Most of the figures that Taylor encounters are either malevolent or pathetic grotesques, such as the crew of thugs led by Anzelmo, a criminal European fortune-teller, who
lay a severe beating on him trying to extract information about Cravat, or the lonely spinster who delivers one of the saddest and most poignant speeches in film noir about
the coldness of fate and time when Taylor contacts her in the pursuit of his investigation.
Taylor eventually earns the trust of a third-rate nightclub singer as well as the interest of a police detective, and it is gradually revealed that Cravat and
likely he himself are implicated in a botched heist of a shipment of Nazi loot that went missing several years earlier, at the same time that Cravat vanished and Taylor enlisted in the Marines.

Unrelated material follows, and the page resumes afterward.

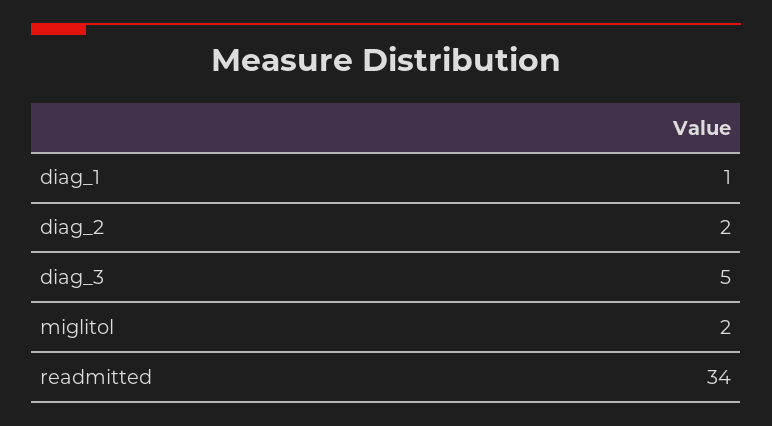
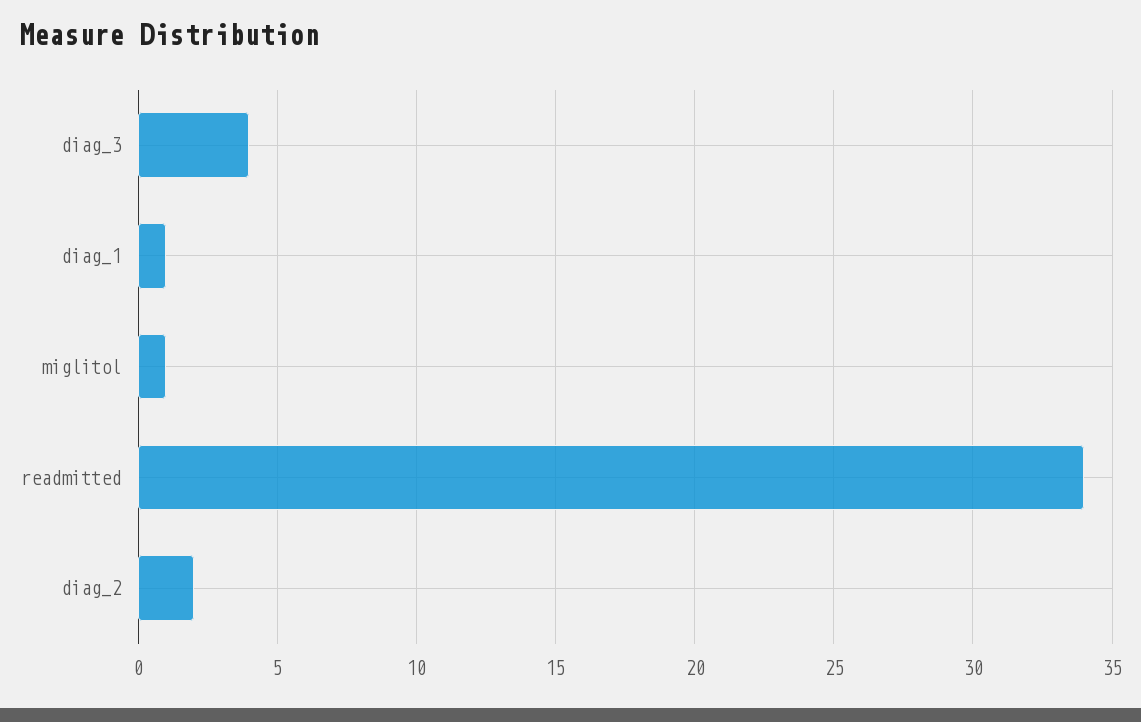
diag_3: 5 -> 4
miglitol: 2 -> 1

Pursuing the dubious information furnished by Anzelmo and other leads, Taylor's quest winds up with the discovery of the missing Nazi treasure and also the secret
of his own identity beneath the pilings of "Terminal Pier" in San Pedro. Taylor, it turns out, is Larry Cravat, a former private detective who stashed the loot beneath the pier after double-crossing
the intended recipient, a duplicitous and slippery L.A. nightclub tycoon. As Cravat had been mistakenly implicated in a killing that resulted from the abortive money transfer, he was forced into
assuming the identity of Taylor and disappearing into the military to avoid detection and prosecution.

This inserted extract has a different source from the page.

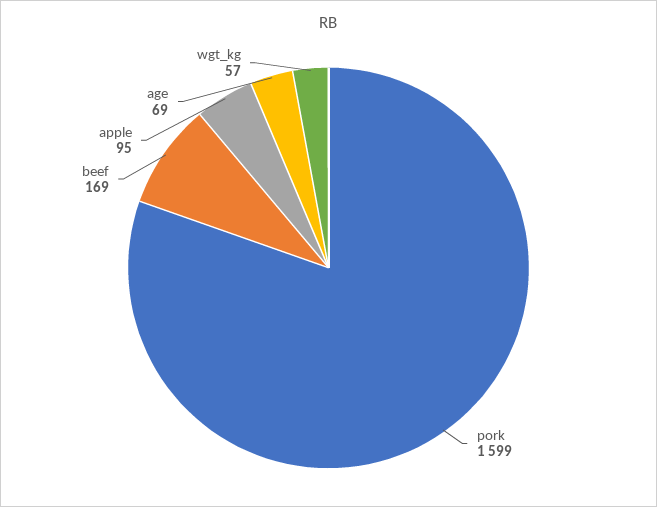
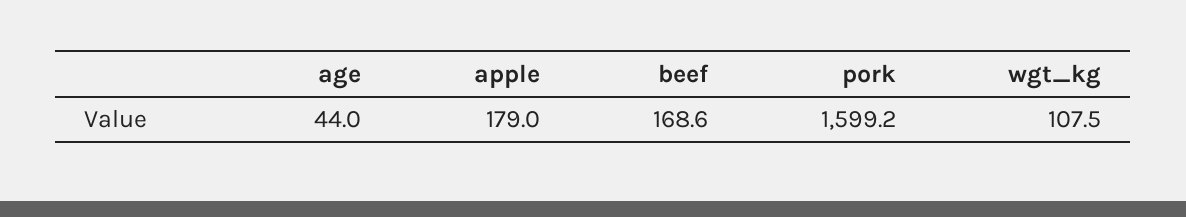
apple: 95 -> 179
age: 69 -> 44
wgt_kg: 57 -> 107.5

Regardless of its tortuous plot elements, Somewhere In The Night contains some of the most elliptical but evocative depictions of the chaotic and disordered noir universe.
The amnesia and uncertainty of identity exhibited by Hodiak's Taylor/Cravat are met by diluted echoes of his condition in virtually everyone he meets in the course of his quest, save for
his ally the nightclub singer Christy Smith, or police detective Donald Kendall, who ineffectually represent the forces of order and normalcy. The remaining figures in
Somewhere In The Night adopt and discard synthetic existential disguises and masks according to a variety of nefarious compulsions, most of them involving varying degrees of greed.
And with few daylight shots scattered through the film, the Los Angeles as depicted in Somewhere In The Night takes on the cast of a city of ghostly, nameless wraiths, its inhabitants differing little in kind from the beaten-down souls
who slump lifelessly at the Terminal Pier mission house scene on the San Pedro docks.
The film's resolution - George Taylor's uncovering of his true identity -
also takes place in a symbolically appropriate location: literally underground, beneath the surface of the city. A visual correlative to the process of
plumbing the hidden unconscious for the keys to one's true nature that is a basic tenet of Freudian psychology, such scenes also became a common element in the visual
syntax of film noir in ensuing years, with key sequences in films such as The Third Man (1949), He Walked By Night (1948) and Panic In The Streets (1950) all depicting
characters roaming sewers or otherwise underground urban locations.